▸ The request
Copy the text of every record below word for word, and leave the pictures out.

▸ Source data
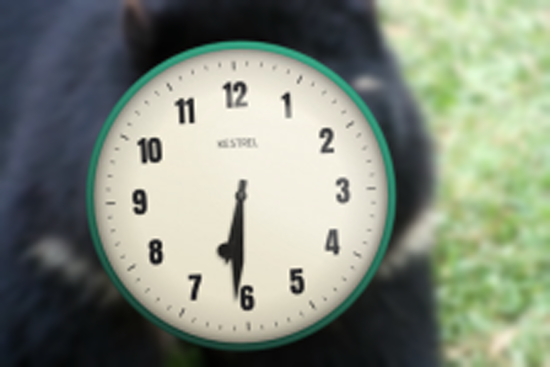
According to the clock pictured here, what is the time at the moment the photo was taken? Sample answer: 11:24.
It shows 6:31
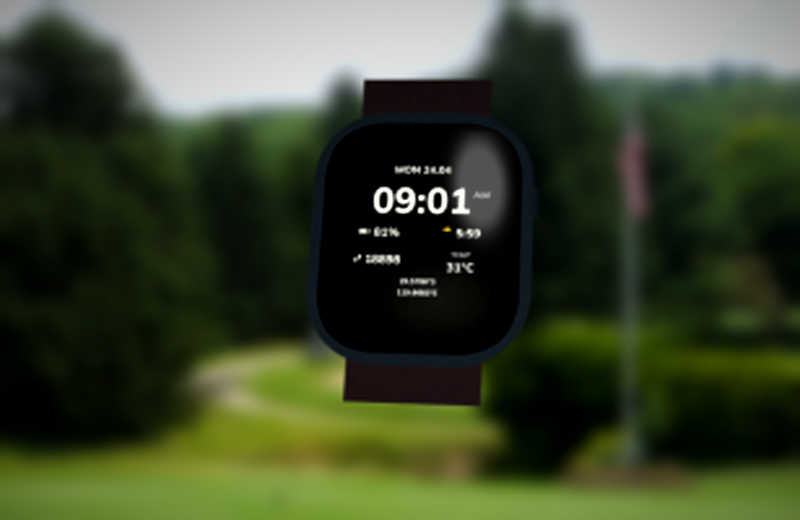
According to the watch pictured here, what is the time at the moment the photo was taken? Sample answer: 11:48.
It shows 9:01
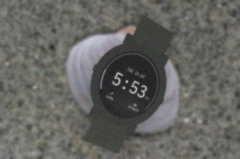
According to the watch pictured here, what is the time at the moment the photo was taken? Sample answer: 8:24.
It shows 5:53
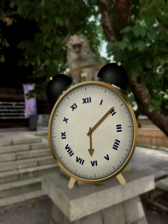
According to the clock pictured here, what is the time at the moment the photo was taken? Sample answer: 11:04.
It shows 6:09
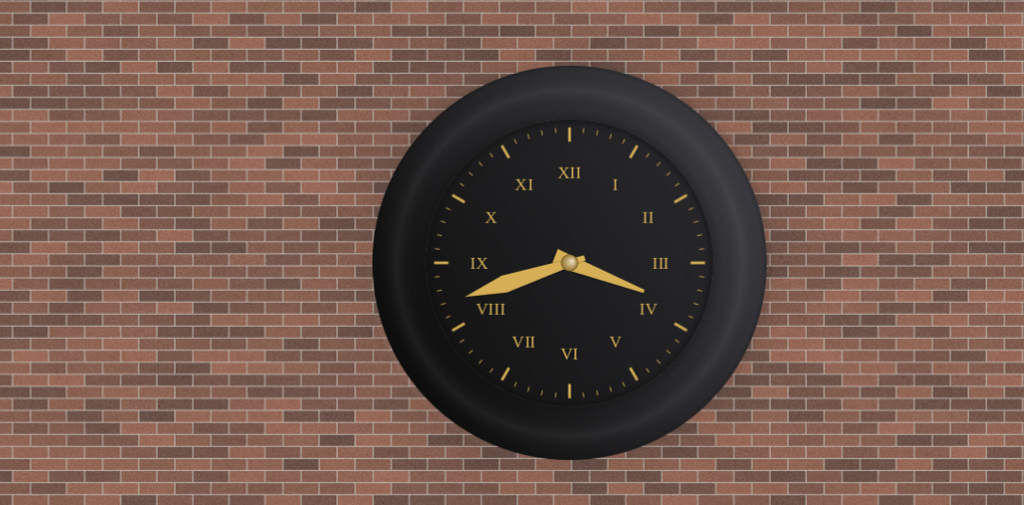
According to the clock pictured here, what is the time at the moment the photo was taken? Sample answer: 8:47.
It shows 3:42
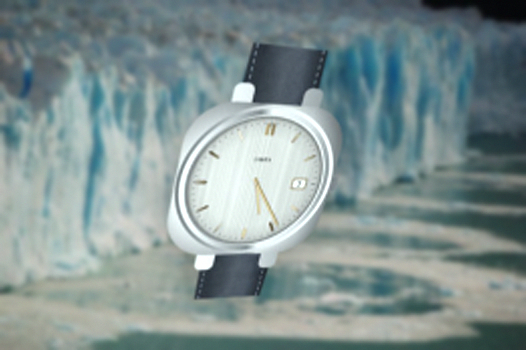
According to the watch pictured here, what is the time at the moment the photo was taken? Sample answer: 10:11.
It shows 5:24
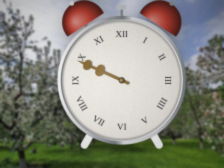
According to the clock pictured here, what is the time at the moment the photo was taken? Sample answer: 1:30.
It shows 9:49
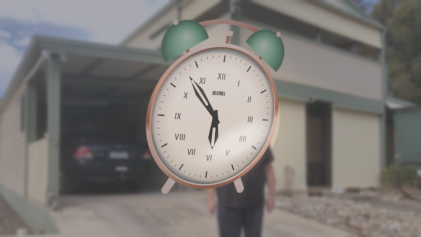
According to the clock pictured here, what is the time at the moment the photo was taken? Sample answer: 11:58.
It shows 5:53
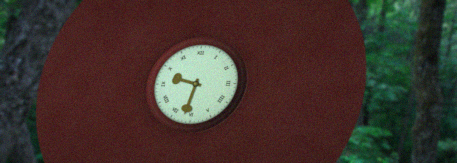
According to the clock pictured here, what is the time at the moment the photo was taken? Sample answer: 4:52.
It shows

▸ Solution for this task
According to the clock pictured here, what is the time at the moment the photo was taken? Sample answer: 11:24.
It shows 6:31
According to the watch pictured here, what is the time at the moment the photo was taken? Sample answer: 11:48.
It shows 9:01
According to the watch pictured here, what is the time at the moment the photo was taken? Sample answer: 8:24.
It shows 5:53
According to the clock pictured here, what is the time at the moment the photo was taken? Sample answer: 11:04.
It shows 6:09
According to the clock pictured here, what is the time at the moment the photo was taken? Sample answer: 8:47.
It shows 3:42
According to the watch pictured here, what is the time at the moment the photo was taken? Sample answer: 10:11.
It shows 5:24
According to the clock pictured here, what is the time at the moment the photo was taken? Sample answer: 1:30.
It shows 9:49
According to the clock pictured here, what is the time at the moment the photo was taken? Sample answer: 11:58.
It shows 5:53
According to the clock pictured here, what is the time at the moment the photo was taken? Sample answer: 4:52.
It shows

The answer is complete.